Waste cooking oil (WCO), an alternative feedstock for biodiesel, contains a high content of free fatty acid (FFA) which is unsuitable for biodiesel production. This study focused on the reduction of FFA in WCO by converting into polyhydroxyalkanoate (PHA). For this purpose, a polyhydroxyalkanoate (PHA)-accumulating strain of Bacillus thermoamylovorans was used. The ability of B. thermoamylovorans for FFA reduction and PHA production were determined. Moreover, the number of experiments was reduced owing to the response surface methodology (RSM).

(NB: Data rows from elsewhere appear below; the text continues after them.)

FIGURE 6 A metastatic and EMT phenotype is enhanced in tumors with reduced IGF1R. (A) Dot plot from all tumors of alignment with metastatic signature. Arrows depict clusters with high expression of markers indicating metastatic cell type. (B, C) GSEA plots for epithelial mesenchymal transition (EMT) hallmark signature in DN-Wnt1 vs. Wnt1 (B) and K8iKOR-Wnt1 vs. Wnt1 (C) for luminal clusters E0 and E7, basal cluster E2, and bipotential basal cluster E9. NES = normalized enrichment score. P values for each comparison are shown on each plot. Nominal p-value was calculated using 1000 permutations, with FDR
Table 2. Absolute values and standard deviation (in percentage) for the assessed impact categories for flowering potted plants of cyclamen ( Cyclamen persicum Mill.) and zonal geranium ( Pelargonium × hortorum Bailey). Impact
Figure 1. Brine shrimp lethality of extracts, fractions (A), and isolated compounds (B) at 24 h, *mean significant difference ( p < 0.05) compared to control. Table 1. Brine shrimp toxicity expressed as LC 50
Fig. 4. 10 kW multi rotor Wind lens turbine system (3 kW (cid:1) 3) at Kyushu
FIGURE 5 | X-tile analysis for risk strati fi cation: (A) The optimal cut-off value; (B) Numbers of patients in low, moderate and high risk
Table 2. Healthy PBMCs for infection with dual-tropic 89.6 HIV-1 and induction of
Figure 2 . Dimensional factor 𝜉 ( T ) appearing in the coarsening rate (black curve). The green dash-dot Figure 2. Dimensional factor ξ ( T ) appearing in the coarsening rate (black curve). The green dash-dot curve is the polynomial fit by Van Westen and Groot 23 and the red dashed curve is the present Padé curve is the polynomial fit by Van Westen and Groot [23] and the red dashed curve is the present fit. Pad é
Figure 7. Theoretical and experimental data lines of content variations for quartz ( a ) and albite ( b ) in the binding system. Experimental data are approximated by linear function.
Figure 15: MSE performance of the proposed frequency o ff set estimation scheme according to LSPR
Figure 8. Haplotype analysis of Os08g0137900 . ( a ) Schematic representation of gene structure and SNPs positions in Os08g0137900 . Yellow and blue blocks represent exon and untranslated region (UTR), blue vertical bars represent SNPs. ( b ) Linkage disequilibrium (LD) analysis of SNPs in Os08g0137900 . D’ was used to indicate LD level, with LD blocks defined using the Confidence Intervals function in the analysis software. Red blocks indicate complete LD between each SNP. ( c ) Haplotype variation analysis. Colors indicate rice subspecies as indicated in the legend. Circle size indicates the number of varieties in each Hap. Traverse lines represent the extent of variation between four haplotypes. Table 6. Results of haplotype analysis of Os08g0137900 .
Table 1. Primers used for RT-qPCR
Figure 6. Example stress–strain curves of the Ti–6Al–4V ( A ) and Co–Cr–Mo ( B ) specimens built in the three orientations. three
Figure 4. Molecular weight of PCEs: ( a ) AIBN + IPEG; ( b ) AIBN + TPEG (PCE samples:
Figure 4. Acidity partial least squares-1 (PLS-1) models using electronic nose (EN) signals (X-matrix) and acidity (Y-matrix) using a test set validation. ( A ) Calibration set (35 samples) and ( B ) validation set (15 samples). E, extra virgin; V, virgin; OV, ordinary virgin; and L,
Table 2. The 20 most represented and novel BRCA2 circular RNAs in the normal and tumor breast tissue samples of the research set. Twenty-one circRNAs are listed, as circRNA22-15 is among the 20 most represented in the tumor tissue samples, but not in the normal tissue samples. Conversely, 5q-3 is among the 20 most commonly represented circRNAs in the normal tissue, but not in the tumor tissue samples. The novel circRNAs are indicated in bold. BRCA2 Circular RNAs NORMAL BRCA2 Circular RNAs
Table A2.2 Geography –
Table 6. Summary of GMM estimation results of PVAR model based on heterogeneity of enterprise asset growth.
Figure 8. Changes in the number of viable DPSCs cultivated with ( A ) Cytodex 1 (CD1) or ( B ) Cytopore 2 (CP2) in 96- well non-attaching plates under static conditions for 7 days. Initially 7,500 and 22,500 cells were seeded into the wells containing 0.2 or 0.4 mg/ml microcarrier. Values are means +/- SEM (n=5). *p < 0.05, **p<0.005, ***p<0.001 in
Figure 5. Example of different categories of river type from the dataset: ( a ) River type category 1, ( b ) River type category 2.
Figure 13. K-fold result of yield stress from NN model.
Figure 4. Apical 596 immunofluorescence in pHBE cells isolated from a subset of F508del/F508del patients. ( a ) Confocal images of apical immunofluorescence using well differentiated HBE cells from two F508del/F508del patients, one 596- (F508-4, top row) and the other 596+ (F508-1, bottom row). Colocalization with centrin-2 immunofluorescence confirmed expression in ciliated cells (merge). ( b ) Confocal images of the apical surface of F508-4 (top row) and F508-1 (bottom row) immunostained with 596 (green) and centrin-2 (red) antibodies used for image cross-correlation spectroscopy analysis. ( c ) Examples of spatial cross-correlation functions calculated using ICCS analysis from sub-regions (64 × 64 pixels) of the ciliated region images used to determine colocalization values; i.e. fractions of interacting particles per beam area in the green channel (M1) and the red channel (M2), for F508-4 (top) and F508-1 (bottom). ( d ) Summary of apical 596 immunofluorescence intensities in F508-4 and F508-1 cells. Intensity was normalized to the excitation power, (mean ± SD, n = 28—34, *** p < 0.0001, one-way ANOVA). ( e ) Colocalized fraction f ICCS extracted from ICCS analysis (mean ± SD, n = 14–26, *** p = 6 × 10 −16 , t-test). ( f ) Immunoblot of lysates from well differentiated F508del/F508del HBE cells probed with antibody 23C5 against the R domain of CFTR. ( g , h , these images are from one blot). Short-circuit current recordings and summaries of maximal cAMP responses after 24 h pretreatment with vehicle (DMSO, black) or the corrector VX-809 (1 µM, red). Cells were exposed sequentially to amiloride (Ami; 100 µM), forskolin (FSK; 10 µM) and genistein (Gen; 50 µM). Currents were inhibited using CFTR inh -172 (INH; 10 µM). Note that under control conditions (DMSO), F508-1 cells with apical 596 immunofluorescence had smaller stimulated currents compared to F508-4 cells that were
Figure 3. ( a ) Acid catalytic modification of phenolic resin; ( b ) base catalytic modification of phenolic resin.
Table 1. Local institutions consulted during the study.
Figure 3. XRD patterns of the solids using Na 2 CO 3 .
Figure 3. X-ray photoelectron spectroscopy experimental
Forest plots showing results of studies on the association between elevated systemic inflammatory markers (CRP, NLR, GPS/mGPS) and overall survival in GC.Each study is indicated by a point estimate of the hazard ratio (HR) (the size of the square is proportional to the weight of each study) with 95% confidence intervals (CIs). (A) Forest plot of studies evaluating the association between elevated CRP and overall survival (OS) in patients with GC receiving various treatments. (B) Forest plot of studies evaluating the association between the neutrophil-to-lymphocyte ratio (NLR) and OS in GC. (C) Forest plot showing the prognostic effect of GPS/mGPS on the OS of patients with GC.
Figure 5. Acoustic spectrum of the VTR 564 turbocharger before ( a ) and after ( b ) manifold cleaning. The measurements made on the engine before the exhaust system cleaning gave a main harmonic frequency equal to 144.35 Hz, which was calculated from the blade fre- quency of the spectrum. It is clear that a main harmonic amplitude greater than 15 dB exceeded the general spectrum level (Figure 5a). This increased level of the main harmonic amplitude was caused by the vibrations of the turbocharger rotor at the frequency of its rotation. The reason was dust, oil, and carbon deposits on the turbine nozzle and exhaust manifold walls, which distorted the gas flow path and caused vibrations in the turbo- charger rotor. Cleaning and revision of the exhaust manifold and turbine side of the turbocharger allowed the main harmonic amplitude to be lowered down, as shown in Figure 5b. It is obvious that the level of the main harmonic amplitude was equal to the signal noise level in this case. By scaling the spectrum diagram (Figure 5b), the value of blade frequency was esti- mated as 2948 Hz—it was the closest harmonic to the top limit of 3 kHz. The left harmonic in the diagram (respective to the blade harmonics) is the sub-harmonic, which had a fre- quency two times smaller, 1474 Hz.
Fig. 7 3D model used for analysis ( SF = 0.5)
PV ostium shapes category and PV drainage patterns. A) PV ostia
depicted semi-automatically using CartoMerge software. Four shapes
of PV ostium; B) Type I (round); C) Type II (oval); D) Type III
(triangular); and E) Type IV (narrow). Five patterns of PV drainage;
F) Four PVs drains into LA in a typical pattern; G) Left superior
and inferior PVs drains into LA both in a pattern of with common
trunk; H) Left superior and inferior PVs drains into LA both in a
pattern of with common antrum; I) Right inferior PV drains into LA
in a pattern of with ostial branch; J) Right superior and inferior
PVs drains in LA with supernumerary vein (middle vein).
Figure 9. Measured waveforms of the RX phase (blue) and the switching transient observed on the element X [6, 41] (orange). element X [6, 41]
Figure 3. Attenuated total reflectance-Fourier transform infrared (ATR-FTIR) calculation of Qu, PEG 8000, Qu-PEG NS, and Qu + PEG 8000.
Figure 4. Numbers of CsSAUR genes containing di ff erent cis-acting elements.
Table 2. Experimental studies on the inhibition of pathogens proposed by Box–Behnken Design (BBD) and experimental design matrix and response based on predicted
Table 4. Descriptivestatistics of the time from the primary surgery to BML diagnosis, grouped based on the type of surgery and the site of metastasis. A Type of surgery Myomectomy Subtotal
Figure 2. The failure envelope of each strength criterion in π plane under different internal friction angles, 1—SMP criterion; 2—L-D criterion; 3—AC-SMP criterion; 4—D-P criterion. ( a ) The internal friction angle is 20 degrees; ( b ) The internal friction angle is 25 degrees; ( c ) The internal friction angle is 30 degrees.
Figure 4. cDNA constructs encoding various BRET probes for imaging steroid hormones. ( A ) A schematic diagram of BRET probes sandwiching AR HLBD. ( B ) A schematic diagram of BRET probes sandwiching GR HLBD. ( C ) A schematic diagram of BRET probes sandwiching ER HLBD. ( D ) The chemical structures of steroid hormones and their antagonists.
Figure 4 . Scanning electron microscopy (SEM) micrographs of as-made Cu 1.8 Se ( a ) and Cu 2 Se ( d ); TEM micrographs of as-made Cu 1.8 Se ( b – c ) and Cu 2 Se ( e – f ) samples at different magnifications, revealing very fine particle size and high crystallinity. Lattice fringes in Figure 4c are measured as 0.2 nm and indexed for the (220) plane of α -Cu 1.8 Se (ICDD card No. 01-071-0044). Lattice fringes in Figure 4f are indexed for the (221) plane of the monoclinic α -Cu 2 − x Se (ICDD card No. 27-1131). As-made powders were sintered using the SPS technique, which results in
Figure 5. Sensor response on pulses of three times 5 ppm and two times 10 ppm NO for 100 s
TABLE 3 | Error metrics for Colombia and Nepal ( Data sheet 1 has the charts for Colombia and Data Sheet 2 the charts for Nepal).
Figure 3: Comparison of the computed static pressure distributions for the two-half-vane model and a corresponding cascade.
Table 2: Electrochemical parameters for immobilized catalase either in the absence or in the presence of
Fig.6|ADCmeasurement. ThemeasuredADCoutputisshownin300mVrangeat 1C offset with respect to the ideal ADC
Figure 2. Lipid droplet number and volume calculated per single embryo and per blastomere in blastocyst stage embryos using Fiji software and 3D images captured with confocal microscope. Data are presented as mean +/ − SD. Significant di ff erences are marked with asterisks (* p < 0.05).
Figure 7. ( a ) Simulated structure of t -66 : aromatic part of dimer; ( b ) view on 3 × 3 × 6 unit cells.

Moreover, treated WCO were continuously subjected for biodiesel production. The predicted operating condition for the biological treatment step consisted of a WCO concentration of 50 g/L, a temperature of 45 degrees C and agitation speed of 200 rpm giving the lowest %FFA at 0.99% (R-2 = 0.9893) with maximum PHA concentration at 3.47 g/L (R-2 = 0.9798). Similar values of FFA and PHA were obtained while culturing B. thermoamylovorans in a 5-L bioreactor under the optimum values. The PHA was characterized and identified to be poly(3-hydroxybutyrate-co-3-hydroxyvalerate) P(3HB-co-3HV) with 80 mol% of 3HB and 20 mol% of 3HV. Moreover, biodiesel from treated WCO was obtained at 96.5%, evaluating with Thai and international (ASTM and EN) standards biodiesel quality had of good characteristics. This is the first report using native Bacillus thermoamylovorans in pre-treatment process of high FFA containing WCO using statistical optimization. The result suggested that the biological treatment with a continuous process of PHA and biodiesel by B. thermoamylovorans had a good potential for scale up and apply in an industrial scale.